What to work on » Please repeat the entries word for word and keep the images out.

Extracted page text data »
- - - - - - -

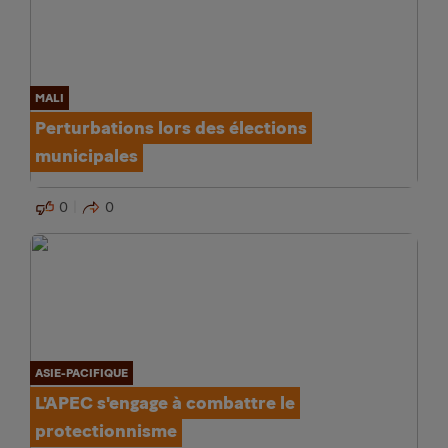
MALI
Perturbations lors des élections
municipales
0
0
ASIE-PACIFIQUE
L'APEC s'engage à combattre le
protectionnisme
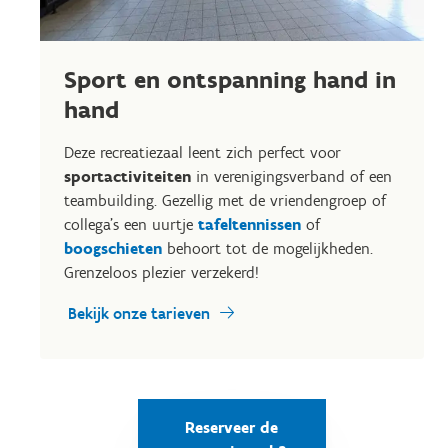
Sport en ontspanning hand in
hand
Deze recreatiezaal leent zich perfect voor
sportactiviteiten
in verenigingsverband of een
teambuilding. Gezellig met de vriendengroep of
collega’s een uurtje
tafeltennissen
of
boogschieten
behoort tot de mogelijkheden.
Grenzeloos plezier verzekerd!
Bekijk onze tarieven
Reserveer de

- - - - - - -

Response area »
MALI
Perturbations lors des élections
municipales
0
0
ASIE-PACIFIQUE
L'APEC s'engage à combattre le
protectionnisme
Sport en ontspanning hand in
hand
Deze recreatiezaal leent zich perfect voor
sportactiviteiten
in verenigingsverband of een
teambuilding. Gezellig met de vriendengroep of
collega’s een uurtje
tafeltennissen
of
boogschieten
behoort tot de mogelijkheden.
Grenzeloos plezier verzekerd!
Bekijk onze tarieven
Reserveer de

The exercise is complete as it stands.